A range of important features relating to the practical application of discontinuous Galerkin (DG) method for wave propagation will be discussed.

Recent investigations of the spectral properties of the discrete discontinuous Galerkin operators have revealed important connections with their continuous Galerkin counter parts. Theoretical and numerical results will be shown which demonstrate the correct asymptotic behavior of these methods and controls spurious solutions under mild assumptions.

Given the suitability of DG for solving Maxwell's equations and their ability to propagate waves over long distance, it is natural to seek effective boundary treatments for artificial radiation boundary conditions. A new family of far field boundary conditions will be introduced which gracefully transmit propagating and evanescent components out of the domain. These conditions are specifically formulated with DG discretizations in mind, however they are also relevant for a range of numerical methods.

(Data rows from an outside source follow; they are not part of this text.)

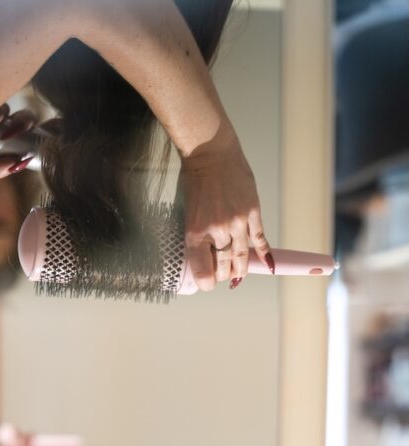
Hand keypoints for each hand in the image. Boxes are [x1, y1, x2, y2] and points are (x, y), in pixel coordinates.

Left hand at [180, 130, 272, 290]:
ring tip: (237, 273)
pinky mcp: (252, 212)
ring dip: (240, 269)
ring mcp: (237, 222)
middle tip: (222, 274)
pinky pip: (259, 239)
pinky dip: (263, 253)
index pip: (204, 273)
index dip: (206, 282)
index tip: (207, 282)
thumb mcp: (188, 214)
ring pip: (241, 257)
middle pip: (224, 268)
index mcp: (196, 234)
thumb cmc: (196, 182)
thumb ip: (198, 238)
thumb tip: (207, 258)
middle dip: (223, 275)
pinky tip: (267, 264)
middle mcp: (217, 231)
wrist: (211, 153)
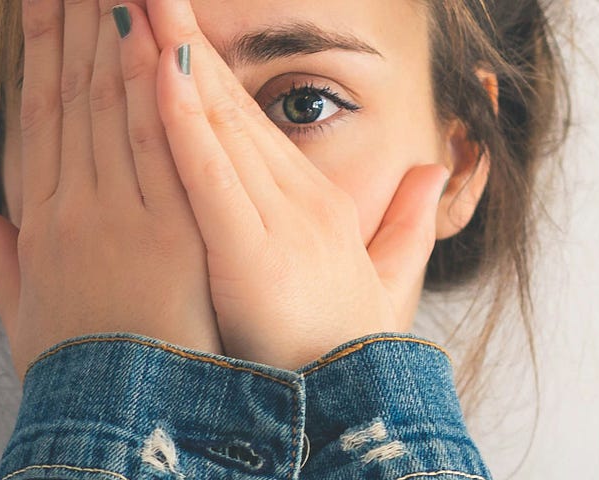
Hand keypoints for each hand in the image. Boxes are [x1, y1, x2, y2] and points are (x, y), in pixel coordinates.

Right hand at [0, 0, 218, 379]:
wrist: (114, 424)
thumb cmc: (80, 375)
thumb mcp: (25, 316)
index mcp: (42, 224)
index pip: (40, 117)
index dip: (40, 53)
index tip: (42, 1)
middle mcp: (72, 209)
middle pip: (71, 94)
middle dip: (73, 19)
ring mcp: (116, 215)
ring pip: (109, 106)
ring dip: (110, 33)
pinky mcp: (164, 231)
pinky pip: (157, 147)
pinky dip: (153, 89)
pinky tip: (152, 39)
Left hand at [143, 0, 452, 369]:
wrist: (359, 414)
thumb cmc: (345, 355)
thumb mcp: (383, 281)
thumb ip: (407, 224)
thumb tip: (439, 172)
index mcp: (308, 200)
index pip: (242, 115)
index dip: (201, 57)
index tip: (163, 12)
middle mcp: (293, 196)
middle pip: (224, 97)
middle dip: (175, 31)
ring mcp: (276, 218)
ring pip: (215, 116)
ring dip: (170, 48)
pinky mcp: (252, 249)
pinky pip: (209, 169)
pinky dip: (183, 115)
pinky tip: (160, 66)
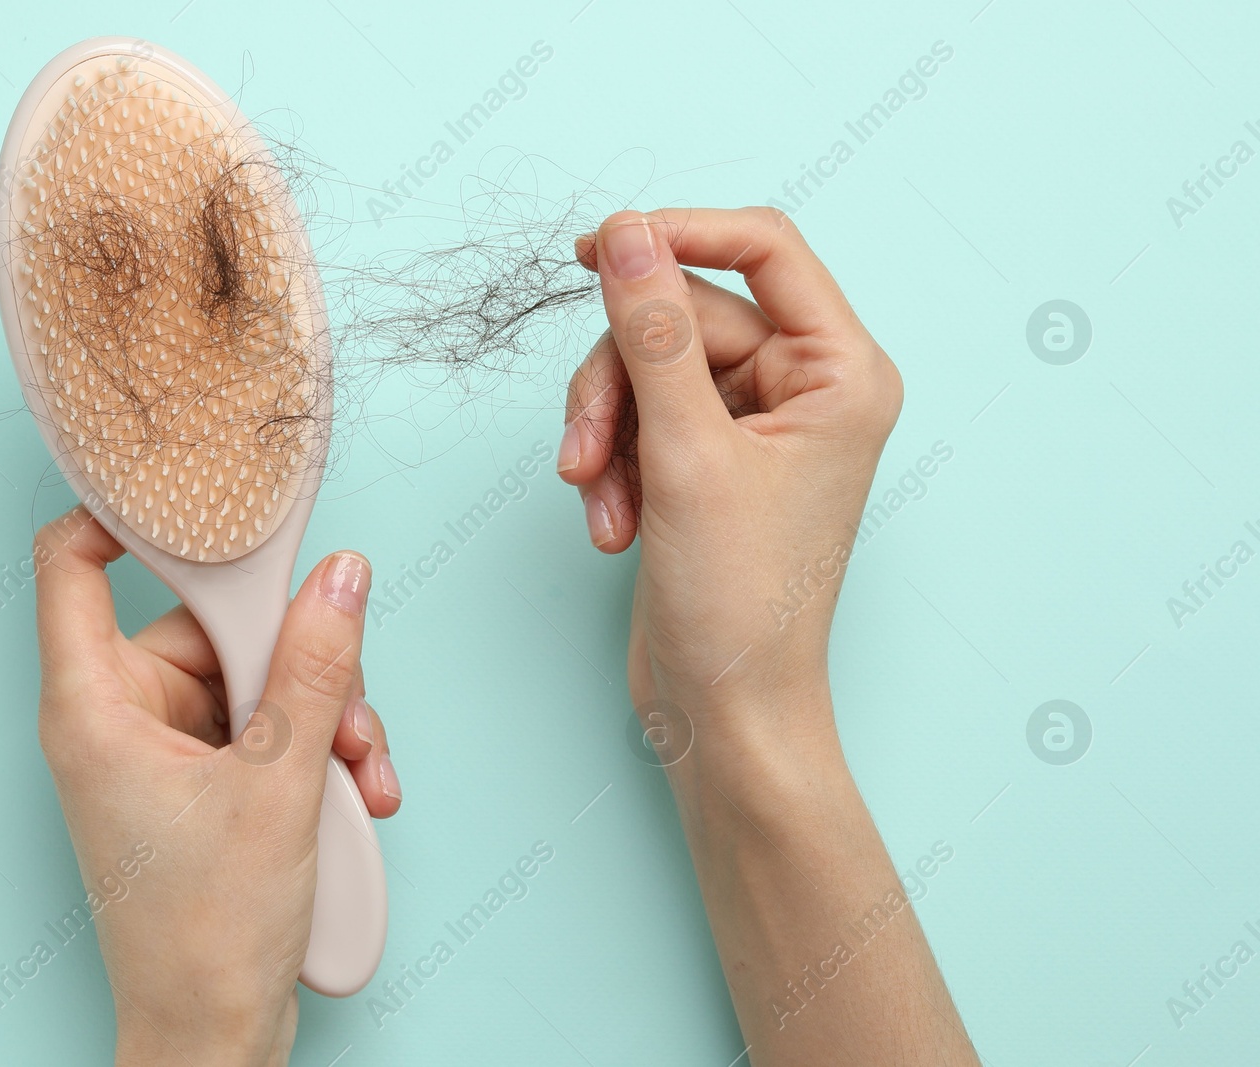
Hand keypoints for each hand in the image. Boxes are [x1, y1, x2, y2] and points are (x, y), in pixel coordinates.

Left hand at [31, 506, 399, 1065]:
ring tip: (357, 772)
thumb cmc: (206, 935)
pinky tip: (355, 792)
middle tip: (344, 707)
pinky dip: (316, 749)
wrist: (213, 1038)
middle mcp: (122, 718)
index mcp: (96, 707)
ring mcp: (164, 752)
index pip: (72, 564)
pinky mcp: (204, 783)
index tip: (202, 496)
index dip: (125, 514)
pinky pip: (265, 727)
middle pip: (208, 626)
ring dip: (323, 714)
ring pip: (254, 679)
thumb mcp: (279, 785)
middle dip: (297, 660)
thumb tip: (340, 576)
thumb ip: (313, 668)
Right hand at [559, 208, 902, 755]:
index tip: (594, 247)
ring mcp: (754, 426)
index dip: (676, 234)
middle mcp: (805, 388)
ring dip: (605, 430)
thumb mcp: (687, 453)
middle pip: (683, 317)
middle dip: (619, 383)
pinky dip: (612, 463)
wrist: (726, 712)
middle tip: (583, 451)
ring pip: (649, 368)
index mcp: (841, 372)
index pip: (762, 249)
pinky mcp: (708, 461)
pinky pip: (640, 418)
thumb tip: (628, 233)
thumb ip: (653, 333)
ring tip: (595, 498)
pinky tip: (611, 524)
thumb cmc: (740, 603)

There is an Achilles heel to high order discontinuous Galerkin methods when applied to conservation laws. The methods are typically constructed with polynomial field representations and unfortunately these suffer from excess maximum gradients near the edges of elements. I will describe a simple filtering process that allows us to reduce these anomalous gradients and provably yield a dramatic increase in the maximum allowable time step.

Finally, I will discuss the use of GPU hardware to accelerate computation for time-domain electromagnetics simulations.